*Extrait du document:*
════

Ceux qui crient au libéralisme sont les chantres de la concentration économique. On leur recommanderait bien de revenir aux études ou d’ouvrir un livre de sciences économiques.
Dernière lubie pour les chefs d’entreprises américains, démocrates ou républicains ? Se débarrasser de Lina Khan, présidente de la Commission fédérale du commerce, celle qui est censée réguler les marchés et surtout éviter les concentrations de pouvoir et de richesses aux mains de quelques-uns. Tous les milliardaires politiquement impliqués, les démocrates comme Reid Hoffman, Barry Diller et Mark Cuban, et les républicains comme Elon Musk, ont demandé le départ de Lina Khan. C’est dire comme elle doit bien faire son travail !

════

*Consigne A:*
Recopiez le passage de l'extrait sur Lina Khan qui va de « Dernière lubie pour » à « son travail ! ».
*Consigne B:*
Rédigez la suite de l'extrait consacré à Lina Khan et à la Commission fédérale du commerce, à partir de sa dernière phrase.

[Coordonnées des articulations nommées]
════

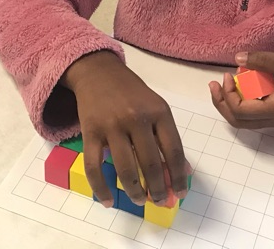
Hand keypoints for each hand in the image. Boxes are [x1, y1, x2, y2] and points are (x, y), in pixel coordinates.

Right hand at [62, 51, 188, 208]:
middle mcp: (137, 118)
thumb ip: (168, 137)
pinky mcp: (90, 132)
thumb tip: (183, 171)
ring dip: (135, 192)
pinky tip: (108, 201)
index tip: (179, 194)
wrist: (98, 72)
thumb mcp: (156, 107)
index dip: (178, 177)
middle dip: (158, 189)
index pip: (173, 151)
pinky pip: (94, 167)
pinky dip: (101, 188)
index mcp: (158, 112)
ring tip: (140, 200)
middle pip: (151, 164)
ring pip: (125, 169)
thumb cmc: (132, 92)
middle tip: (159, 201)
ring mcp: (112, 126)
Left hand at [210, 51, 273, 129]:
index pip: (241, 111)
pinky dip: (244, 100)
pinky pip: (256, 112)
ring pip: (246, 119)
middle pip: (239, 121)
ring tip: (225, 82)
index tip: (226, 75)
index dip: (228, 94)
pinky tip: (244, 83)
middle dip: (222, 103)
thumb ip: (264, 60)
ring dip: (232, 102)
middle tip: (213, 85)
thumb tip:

════

*Réponse rédigée A:*
Dernière lubie pour les chefs d’entreprises américains, démocrates ou républicains ? Se débarrasser de Lina Khan, présidente de la Commission fédérale du commerce, celle qui est censée réguler les marchés et surtout éviter les concentrations de pouvoir et de richesses aux mains de quelques-uns. Tous les milliardaires politiquement impliqués, les démocrates comme Reid Hoffman, Barry Diller et Mark Cuban, et les républicains comme Elon Musk, ont demandé le départ de Lina Khan. C’est dire comme elle doit bien faire son travail !

*Réponse rédigée B:*
… dans la couardise
Voici ce dont il s’agit : ces hommes multi-milliardaires – se présentant et se représentant comme des mâles alpha – se courbent et plient devant les intimidations et les menaces d’un seul homme et de son équipe du projet 2025, élaboré par le très conservateur laboratoire d’idées Heritage Foundation, dont s’est rapproché notre actuel Président du Conseil de l’Union européenne, Viktor Orbán.
Après la contradiction sur leurs idées libérales – non, messieurs, vous n’y êtes pas – voici celle de leur supposée domination sur les autres. Le problème pourtant est que dans un groupe, il ne peut y avoir qu’un seul mâle alpha. On imagine d’ailleurs que, selon les événements à venir, il risque d’y avoir des combats de testostérone.
Rachel Maddow – Mardi 29 octobre 2024 – billet sur Threads
Je ne suis certes pas une experte en psychologie de l’homme moderne, mais il y a là une dynamique personnelle que je ne comprends pas. Tous ces hommes se considèrent comme des chiens alpha, non ? Mais ils acceptent avec empressement d’être dominés par cet autre homme ? Aucun d’entre eux – littéralement aucun d’entre eux – ne se hérisse, ne recule et ne pique une crise en réponse aux menaces de ce type ?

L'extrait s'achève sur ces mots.